TASK DETAILS: Print the lines in the listing below that fall between the line with "nose: (388, 121)" and the line with "right knee: (167, 317)", those two lines included, exactly as they stand and with nothing else.
------------------------------------------------------------------------
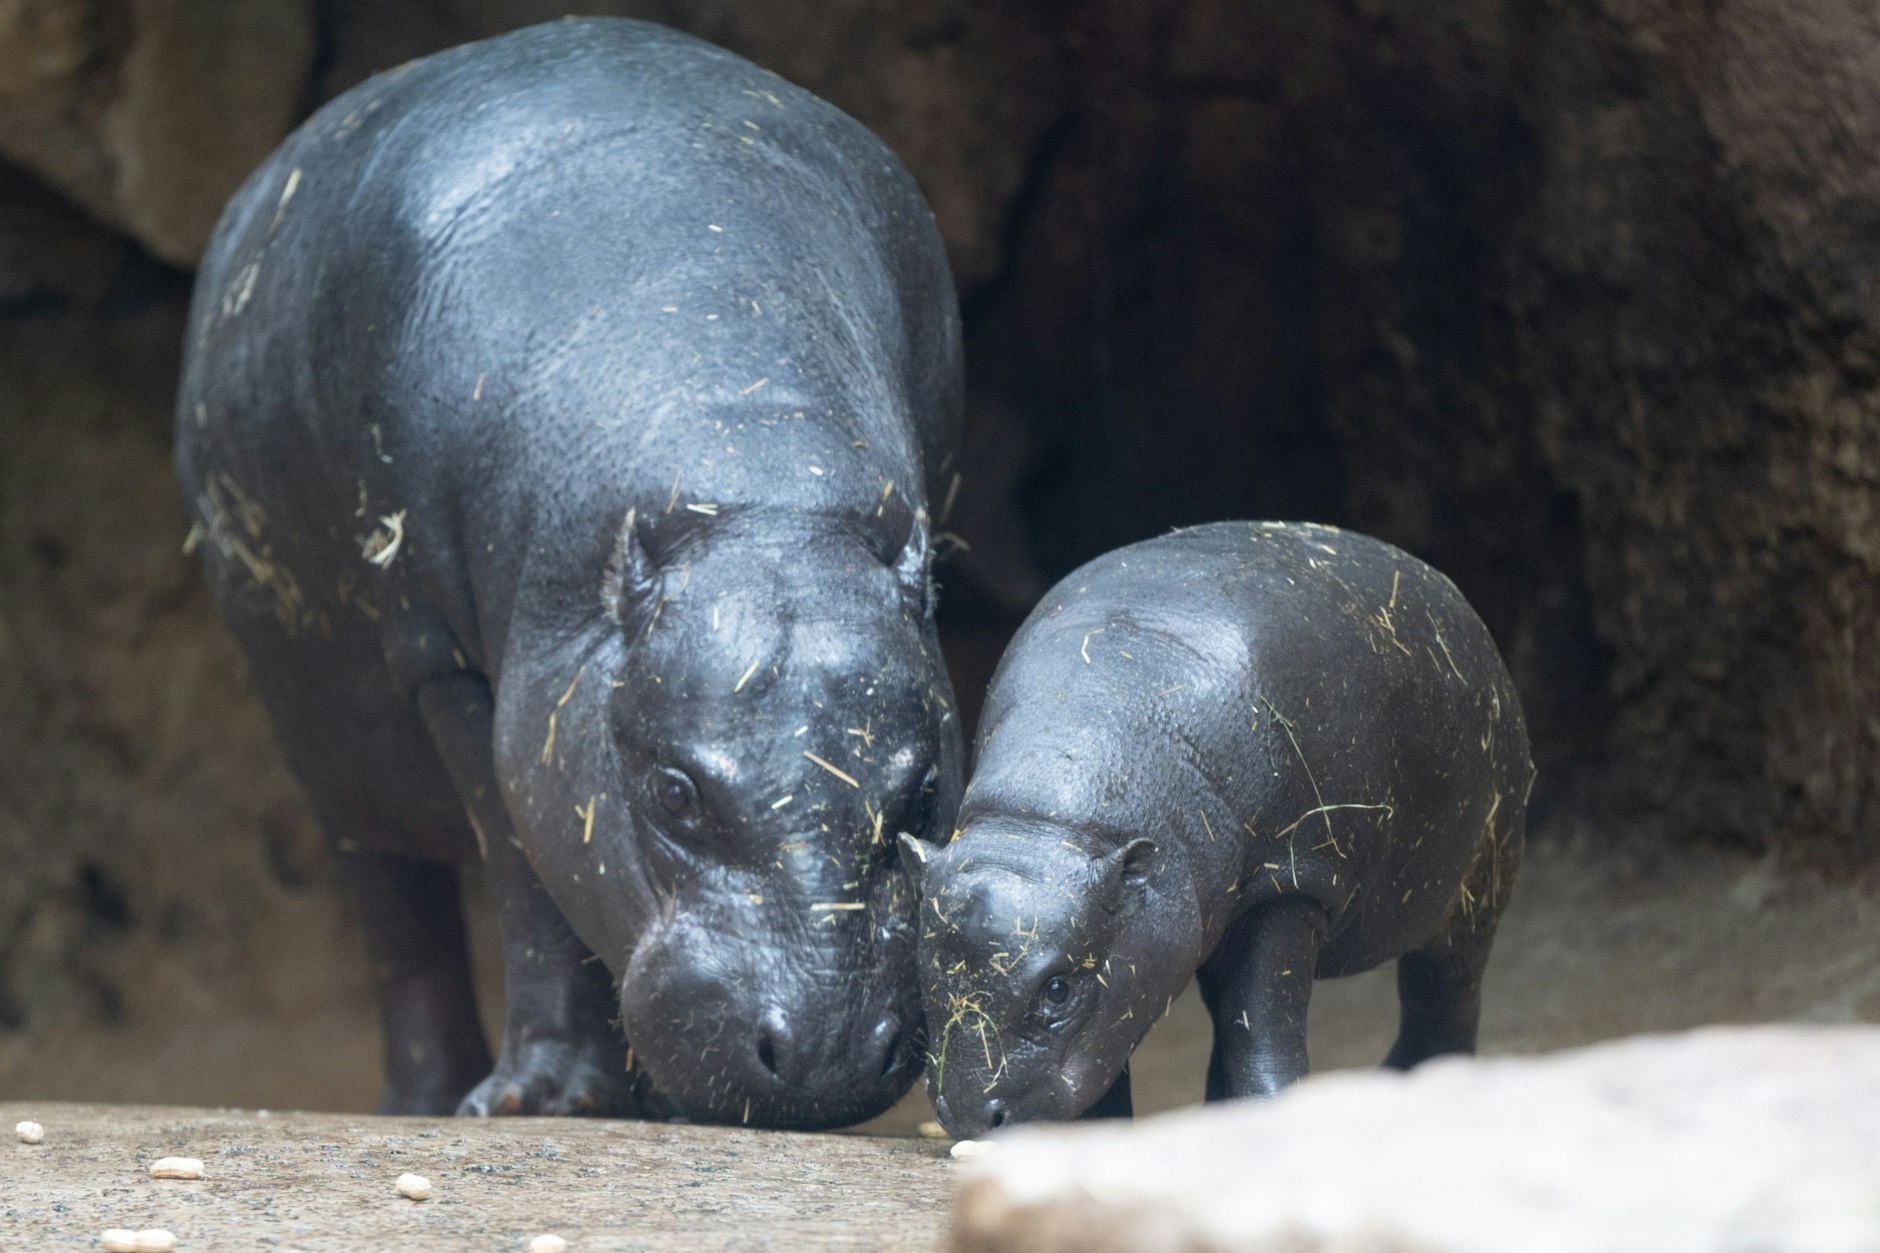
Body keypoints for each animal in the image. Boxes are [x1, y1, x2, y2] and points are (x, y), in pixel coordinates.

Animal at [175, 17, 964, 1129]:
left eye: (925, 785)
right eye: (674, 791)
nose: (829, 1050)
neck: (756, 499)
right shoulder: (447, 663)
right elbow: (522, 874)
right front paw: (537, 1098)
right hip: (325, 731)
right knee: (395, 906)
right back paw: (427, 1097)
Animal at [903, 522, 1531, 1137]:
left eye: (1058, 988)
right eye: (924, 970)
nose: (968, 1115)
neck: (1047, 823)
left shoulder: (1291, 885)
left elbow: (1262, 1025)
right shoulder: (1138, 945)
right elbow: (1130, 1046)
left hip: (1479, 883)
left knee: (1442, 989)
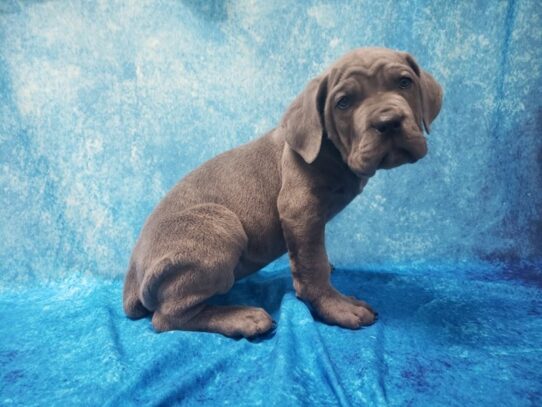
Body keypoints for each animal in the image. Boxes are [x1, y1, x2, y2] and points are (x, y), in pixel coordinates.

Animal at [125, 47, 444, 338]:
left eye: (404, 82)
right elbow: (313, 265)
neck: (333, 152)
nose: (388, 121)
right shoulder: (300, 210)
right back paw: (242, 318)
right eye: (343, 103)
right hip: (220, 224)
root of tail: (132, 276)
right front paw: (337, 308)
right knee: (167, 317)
------------------------------------------------------------------------
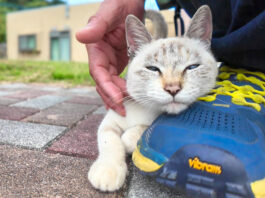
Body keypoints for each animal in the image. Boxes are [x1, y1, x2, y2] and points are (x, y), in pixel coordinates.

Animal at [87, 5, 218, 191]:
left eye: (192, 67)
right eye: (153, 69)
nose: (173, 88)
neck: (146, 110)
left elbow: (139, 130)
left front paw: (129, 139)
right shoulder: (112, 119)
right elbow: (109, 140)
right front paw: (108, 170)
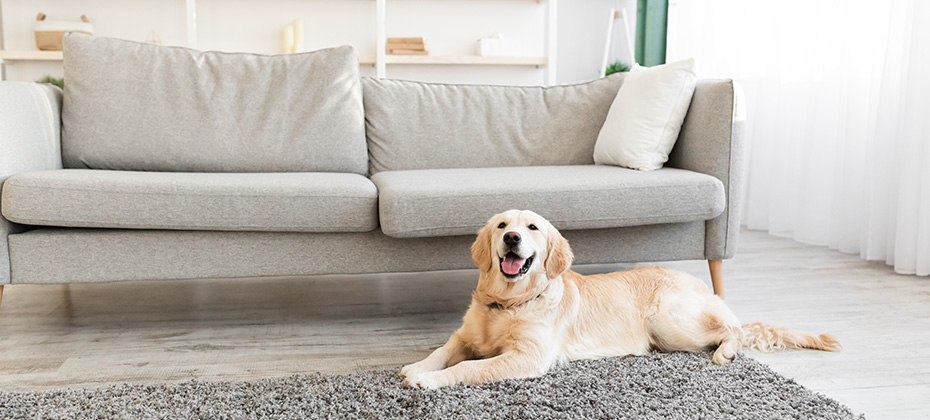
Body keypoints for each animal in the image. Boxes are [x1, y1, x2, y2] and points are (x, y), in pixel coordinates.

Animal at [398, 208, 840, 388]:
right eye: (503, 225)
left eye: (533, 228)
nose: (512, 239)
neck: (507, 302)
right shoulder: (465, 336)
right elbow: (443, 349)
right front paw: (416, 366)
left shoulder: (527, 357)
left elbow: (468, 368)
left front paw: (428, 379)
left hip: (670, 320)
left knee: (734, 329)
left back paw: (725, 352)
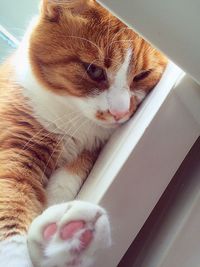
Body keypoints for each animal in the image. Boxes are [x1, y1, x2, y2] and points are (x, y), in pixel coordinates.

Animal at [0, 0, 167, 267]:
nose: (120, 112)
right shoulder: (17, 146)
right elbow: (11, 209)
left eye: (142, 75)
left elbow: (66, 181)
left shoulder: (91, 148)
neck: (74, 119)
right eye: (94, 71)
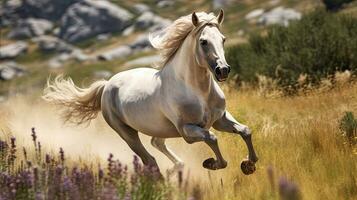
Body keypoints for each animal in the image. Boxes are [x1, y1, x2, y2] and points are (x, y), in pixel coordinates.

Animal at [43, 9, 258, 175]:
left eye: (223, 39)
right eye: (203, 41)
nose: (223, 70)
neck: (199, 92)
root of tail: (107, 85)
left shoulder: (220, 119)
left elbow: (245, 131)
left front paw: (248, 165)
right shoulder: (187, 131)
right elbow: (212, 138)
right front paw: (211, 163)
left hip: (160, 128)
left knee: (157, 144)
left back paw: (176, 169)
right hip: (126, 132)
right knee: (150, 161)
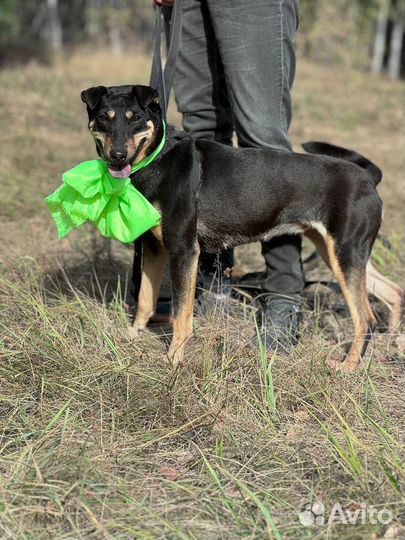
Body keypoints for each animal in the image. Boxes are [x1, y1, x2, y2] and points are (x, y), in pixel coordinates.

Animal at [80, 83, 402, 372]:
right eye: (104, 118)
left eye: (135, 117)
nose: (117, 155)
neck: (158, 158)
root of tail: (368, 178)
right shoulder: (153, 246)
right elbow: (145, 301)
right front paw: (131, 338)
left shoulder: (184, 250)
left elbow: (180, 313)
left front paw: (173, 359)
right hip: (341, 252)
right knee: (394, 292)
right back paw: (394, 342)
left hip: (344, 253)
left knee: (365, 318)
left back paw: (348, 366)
------------------------------------------------------------------------
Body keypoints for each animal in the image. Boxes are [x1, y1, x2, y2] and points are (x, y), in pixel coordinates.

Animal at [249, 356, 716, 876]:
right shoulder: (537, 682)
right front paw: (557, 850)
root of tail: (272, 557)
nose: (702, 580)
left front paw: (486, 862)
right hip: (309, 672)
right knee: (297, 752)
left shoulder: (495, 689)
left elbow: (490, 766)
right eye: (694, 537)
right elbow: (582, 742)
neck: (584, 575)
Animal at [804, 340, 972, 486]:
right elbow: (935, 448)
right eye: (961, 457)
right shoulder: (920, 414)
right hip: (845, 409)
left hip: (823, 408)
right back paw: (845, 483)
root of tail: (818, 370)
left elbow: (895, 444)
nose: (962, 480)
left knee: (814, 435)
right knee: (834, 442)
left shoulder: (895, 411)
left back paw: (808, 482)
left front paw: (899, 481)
------------------------------------------------------------------------
ANSWER FOR THE TASK:
nose: (388, 121)
right shoulder: (300, 210)
right back paw: (242, 318)
right eye: (343, 103)
right hip: (220, 224)
root of tail: (132, 276)
right front paw: (337, 308)
right knee: (167, 317)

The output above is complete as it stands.